1894 also marked the building of the new Girls School, again paid for by Colonel Henry Blundell. The bills for the Church and School together amounted to £14,636.00 which in today's values would equal over £1,500,000.00.

Colonel Henry Blundell died in 1906, a very sad loss to the Church and the Community in Highfield. He was deeply mourned by many. His place as Patron of St Matthew's was taken by his nephew Major Cuthbert Blundell.

Revd John Wood retired in 1908 and his place was taken by Revd John Woods who was to serve the parish as Curate in Charge from 1909 to 1910, and then as first Vicar from 1910 to 1936. During his ministry the Church was extended and endowed to become the Parish of St Matthew, Highfield, a new Vicarage was built and a Churchyard provided for burials. Again, all at the expense of the Blundell family, who, as well as providing all the buildings for the Church, kept them in good order by regular maintenance by the Colliery workforce, even to providing coal for the Church, School and Vicarage.

Highfield was, and is indeed a very fortunate parish, well blessed in its Patrons and in the Clergy too, who have served the parish well and maintained the worship and traditions of this place, continuously up to the present time.

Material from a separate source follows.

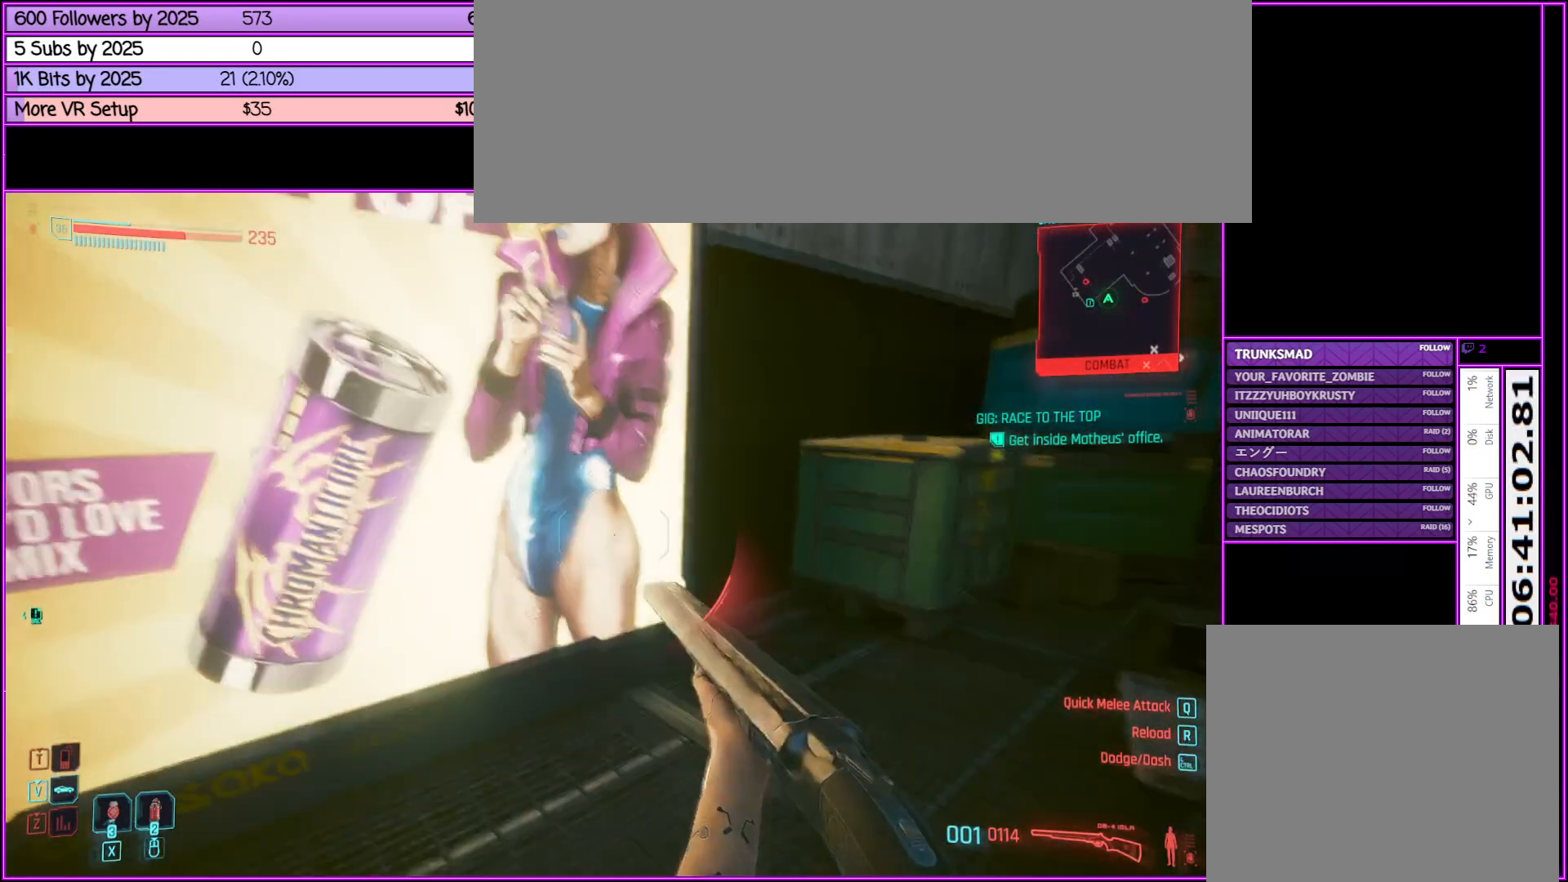
{"keys": ["a", "w"], "mouse": [], "events": [[67, "a", "down"], [67, "r", "up"], [350, "w", "down"]]}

  • Revd John Woods, the First Vicar, died in 1936.
  • Revd Parker Johnson was Vicar from 1937 to 1944.
  • Revd Walter Herbert Bullough was Vicar from 1944 to 1959.
  • Revd Robert James Smith was Vicar from 1960 to 1974.
  • Revd William Bynon was Vicar from 1975 to 1982.
  • Revd William Harry Harrington was Vicar from 1983 to 2001.
  • Revd Robert Lyon Pearson became the seventh Vicar in September 2002.

In this brief History we have tried to give a short account of the establishment of the Church in this area. If you would like to know more about our history you can obtain a copy of 'The History of St. Matthew's Highfield' from the Church or the Parish Hall.